(See Appendix 10 – Guidelines for the Performance of the Third Trimester Scan)
This scan is not a routine examination and is only indicated for specific clinical reasons. The purpose is to assess fetal size/growth and wellbeing in “high risk” pregnancy to enable management decisions regarding delivery of the fetus/fetuses. Growth restricted fetuses are most reliably diagnosed with ultrasound.

There is evidence from Cochrane reviews that umbilical artery Doppler assessment in high risk pregnancy is associated with a reduction in perinatal mortality. This is of particular relevance to growth restricted fetuses and hypertensive mothers. Monitoring of amniotic fluid volume and biophysical profile assessment in the absence of growth restriction is not supported by high level evidence but may be useful in specific clinical situations e.g. post-dates and diabetic pregnancy.

Limitations of the examination need to be discussed with the patient. Technical limitations which may reduce the accuracy of the examination should be considered and recorded including obesity, severe oligohydramnios, late gestation, macrosomia, excessive fetal movement and breathing.

Monitoring multiple pregnancy is a specific indication for fetal growth assessment. Monochorionic twin gestation requires monitoring prior to 28 weeks for assessment of amniotic fluid volume to diagnose TTTS and both monochorionic and dichorionic multiples require monitoring for growth restriction which may be selective.

The Referral

The referral should include any reports or images from any previous scans for the current pregnancy and indicate:
  1. Indication for examination;
  2. Estimation of gestation and basis eg. menstrual dates, dating scan or Artificial Reproductive Technology;
  3. History of complications in previous pregnancies;
  4. Complications in present pregnancy; and
  5. Chorionicity if known multiple gestation.

The Ultrasound Examination should include the following:

  1. Fetal biometry including BPD, HC, AC and FL and an estimation of fetal weight derived from these parameters;
  2. Fetal heart activity and movement;
  3. Amniotic fluid assessment (cm) usually as an AFI or deepest vertical pool excluding cord which may require colour Doppler identification;
  4. Umbilical artery Doppler spectral analysis with quantification of waveform by either S/D, PI or RI. Qualitative assessment of the presence or absence of end diastolic flow;
  5. Fetal movements;
  6. Limited anatomical survey which may include skull, intracranial anatomy, face, 4-chamber heart with outflow tracts, stomach, bladder and kidneys, abdominal wall, 3-vessel cord, diaphragm, spine and all four extremities long bones with hands and feet. This may be limited by fetal position;
  7. Placental site and appearance, and where applicable distance of lower margin from internal os;
  8. In multiple pregnancy include the assessment of both placentas, interfetal membrane, fetal positions with respect to each other and presentation of each, deepest pool of amniotic fluid in each sac. Labelling of Twin 1 and 2 should remain consistent between examinations for purposes of growth assessment; and
  9. Maternal anatomy including uterus, cervix and adnexal masses.

The Ultrasound Report

The ultrasound report should include:
  1. Clinical indication for the scan and the LNMP or EDD;
  2. Gestational age should be reported as previously derived;
  3. Fetal presentation;
  4. Presence of fetal heart activity;
  5. Biometry (BPD, HC, AC, FL) should be recorded with documentation of centile for each measurement or for estimated fetal weight with respect to gestation.
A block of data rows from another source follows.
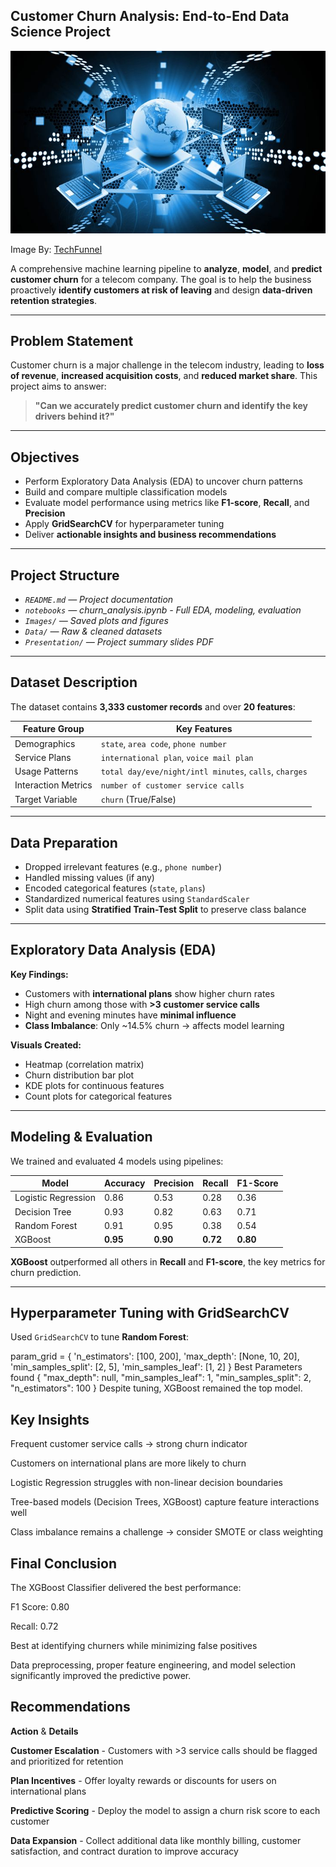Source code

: ## Customer Churn Analysis: End-to-End Data Science Project


![](./images/Comms.jpg)

Image By: [TechFunnel](https://www.pinterest.com/pin/114208540542795588/)



A comprehensive machine learning pipeline to **analyze**, **model**, and **predict customer churn** for a telecom company. The goal is to help the business proactively **identify customers at risk of leaving** and design **data-driven retention strategies**.

---

##  Problem Statement

Customer churn is a major challenge in the telecom industry, leading to **loss of revenue**, **increased acquisition costs**, and **reduced market share**. This project aims to answer:

> **"Can we accurately predict customer churn and identify the key drivers behind it?"**

---

##  Objectives

- Perform Exploratory Data Analysis (EDA) to uncover churn patterns  
- Build and compare multiple classification models  
- Evaluate model performance using metrics like **F1-score**, **Recall**, and **Precision**  
- Apply **GridSearchCV** for hyperparameter tuning  
- Deliver **actionable insights and business recommendations**

---

## Project Structure


- *`README.md` — Project documentation*
- *`notebooks`  — churn_analysis.ipynb - Full EDA, modeling, evaluation*
- *`Images/` — Saved plots and figures*
- *`Data/` — Raw & cleaned datasets*
- *`Presentation/` — Project summary slides PDF*







---

## Dataset Description

The dataset contains **3,333 customer records** and over **20 features**:

| Feature Group       | Key Features |
|---------------------|--------------|
| Demographics        | `state`, `area code`, `phone number` |
| Service Plans       | `international plan`, `voice mail plan` |
| Usage Patterns      | `total day/eve/night/intl minutes`, `calls`, `charges` |
| Interaction Metrics | `number of customer service calls` |
| Target Variable     | `churn` (True/False) |

---

## Data Preparation

- Dropped irrelevant features (e.g., `phone number`)
- Handled missing values (if any)
- Encoded categorical features (`state`, `plans`)
- Standardized numerical features using `StandardScaler`
- Split data using **Stratified Train-Test Split** to preserve class balance

---

## Exploratory Data Analysis (EDA)

**Key Findings:**
- Customers with **international plans** show higher churn rates
- High churn among those with **>3 customer service calls**
- Night and evening minutes have **minimal influence**
- **Class Imbalance**: Only ~14.5% churn → affects model learning

**Visuals Created:**
- Heatmap (correlation matrix)
- Churn distribution bar plot
- KDE plots for continuous features
- Count plots for categorical features

---

## Modeling & Evaluation

We trained and evaluated 4 models using pipelines:

| Model                 | Accuracy | Precision | Recall | F1-Score |
|----------------------|----------|-----------|--------|----------|
| Logistic Regression  | 0.86     | 0.53      | 0.28   | 0.36     |
| Decision Tree        | 0.93     | 0.82      | 0.63   | 0.71     |
| Random Forest        | 0.91     | 0.95      | 0.38   | 0.54     |
| XGBoost              | **0.95** | **0.90**  | **0.72** | **0.80** |

**XGBoost** outperformed all others in **Recall** and **F1-score**, the key metrics for churn prediction.

---

## Hyperparameter Tuning with GridSearchCV

Used `GridSearchCV` to tune **Random Forest**:

param_grid = {
  'n_estimators': [100, 200],
  'max_depth': [None, 10, 20],
  'min_samples_split': [2, 5],
  'min_samples_leaf': [1, 2]
}
Best Parameters found
{
  "max_depth": null,
  "min_samples_leaf": 1,
  "min_samples_split": 2,
  "n_estimators": 100
}
Despite tuning, XGBoost remained the top model.

## Key Insights
Frequent customer service calls → strong churn indicator

Customers on international plans are more likely to churn

Logistic Regression struggles with non-linear decision boundaries

Tree-based models (Decision Trees, XGBoost) capture feature interactions well

Class imbalance remains a challenge → consider SMOTE or class weighting

## Final Conclusion
The XGBoost Classifier delivered the best performance:

F1 Score: 0.80

Recall: 0.72

Best at identifying churners while minimizing false positives

Data preprocessing, proper feature engineering, and model selection significantly improved the predictive power.

## Recommendations
**Action**	  &      **Details**

**Customer Escalation**	- Customers with >3 service calls should be flagged and prioritized for retention

**Plan Incentives** -	Offer loyalty rewards or discounts for users on international plans

**Predictive Scoring** -	Deploy the model to assign a churn risk score to each customer

**Data Expansion** - Collect additional data like monthly billing, customer satisfaction, and contract duration to improve accuracy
A comment on interval fetal growth where available is desirable;
  6. Umbilical artery Doppler quantitative measurement and qualitative assessment with interpretation in the clinical context;
  7. Amniotic fluid volume documented with respect to normal range for gestation;
  8. Placental localization should be assessed with respect to the relationship of the inferior margin and the internal os and reported as not low-lying or placenta previa. Transvaginal scanning may assist if visualisation is difficult. Description of the position of a placenta previa is clinically useful as is assessment of likelihood of placenta accrete;
  9. Anatomy visualised and normality or otherwise documented; and
  10. Multiple pregnancy should be reported with respect to chorionicity and its certainty. The presentation of each fetus and its placenta relative to the uterus, the comparative amounts of fluid in each sac and the relative size of the fetuses should be documented. The interfetal membrane should be identified.